In Thailand, companies are contracting FPVs and procuring electricity through private power purchase agreements (PPAs). This strategy is similar to rooftop solar leasing, with individuals or businesses leasing their rooftop space to solar companies. This symbiotic relationship allows landowners to power their businesses with clean energy while mitigating the risk of disputes between solar developers and farmers, who argue for the land to be used for agricultural purposes.
By maximising this approach to land utilisation, south-east Asia can not only sidestep the intricate web of land rights issues but also promote the sustainable integration of solar energy. The success of the Thai model sets a precedent for navigating the delicate balance between agricultural needs and expanding renewable energy infrastructure and could set an example for the region at large, the research notes. Additionally, with a significant portion of south-east Asia covered by dense rainforests, FPV presents an opportunity to increase renewable energy generation without deforestation.
Indonesia, the Philippines and Thailand are expected to lead south-east Asia’s push into floating solar in the years to come. As an archipelago, the Philippines has many large inland lakes that are suitable for FPV, such as Laguna Lake, where there are plans for nearly 3 GW of capacity.
Rystad predicts that Philippines-based ACEN could become the top FPV developer in south-east Asia by the end of this decade. The company is working to commission a 1 GW project on Laguna Lake, along with a 200 MW project in the Filipino province of Rizal. ACEN currently has the largest and fastest-growing solar PV portfolio in the region, which will surpass 3 GW by the time the two FPV projects come online later this decade. Filipino solar company SunAsia and Singapore-headquartered Blueleaf Energy will also build a GW-scale FPV in Laguna Lake, along with projects in other locations in the Philippines.

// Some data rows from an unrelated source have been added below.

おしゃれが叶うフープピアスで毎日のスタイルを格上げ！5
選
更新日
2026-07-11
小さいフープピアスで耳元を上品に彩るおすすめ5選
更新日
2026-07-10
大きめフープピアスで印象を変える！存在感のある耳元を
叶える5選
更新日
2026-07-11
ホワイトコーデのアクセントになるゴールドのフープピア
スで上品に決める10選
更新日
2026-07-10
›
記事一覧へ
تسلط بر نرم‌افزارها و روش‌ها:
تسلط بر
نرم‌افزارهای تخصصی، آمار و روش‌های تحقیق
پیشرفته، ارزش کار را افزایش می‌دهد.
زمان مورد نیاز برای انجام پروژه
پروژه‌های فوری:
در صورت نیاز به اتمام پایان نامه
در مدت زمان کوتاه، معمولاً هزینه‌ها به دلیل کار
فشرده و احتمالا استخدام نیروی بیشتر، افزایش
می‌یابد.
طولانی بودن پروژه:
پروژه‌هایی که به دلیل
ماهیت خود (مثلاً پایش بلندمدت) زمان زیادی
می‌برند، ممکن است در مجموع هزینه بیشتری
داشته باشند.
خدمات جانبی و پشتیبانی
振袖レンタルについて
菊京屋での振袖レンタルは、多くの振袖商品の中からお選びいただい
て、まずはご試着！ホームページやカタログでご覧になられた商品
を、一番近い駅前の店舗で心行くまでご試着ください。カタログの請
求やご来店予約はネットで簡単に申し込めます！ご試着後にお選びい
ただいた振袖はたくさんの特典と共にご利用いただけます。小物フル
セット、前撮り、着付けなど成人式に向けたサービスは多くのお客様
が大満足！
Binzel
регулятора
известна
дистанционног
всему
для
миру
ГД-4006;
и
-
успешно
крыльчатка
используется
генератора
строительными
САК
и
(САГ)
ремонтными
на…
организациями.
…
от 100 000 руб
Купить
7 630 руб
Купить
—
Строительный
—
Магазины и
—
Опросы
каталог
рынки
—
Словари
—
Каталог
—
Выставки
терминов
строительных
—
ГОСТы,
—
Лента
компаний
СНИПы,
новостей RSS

Indonesia’s extensive use of hydropower complements its ambition for more solar PV. The country has a 1.8 GW FPV project on the horizon at the Duriangkang reservoir in Batam, which is being led by Spanish-headquartered EDP Renewables. The development of FPV projects in Indonesia is expected to accelerate, given the temporary reduction in local content requirements for solar PV until 2025, when the nation’s first PV manufacturing plant is expected to come online.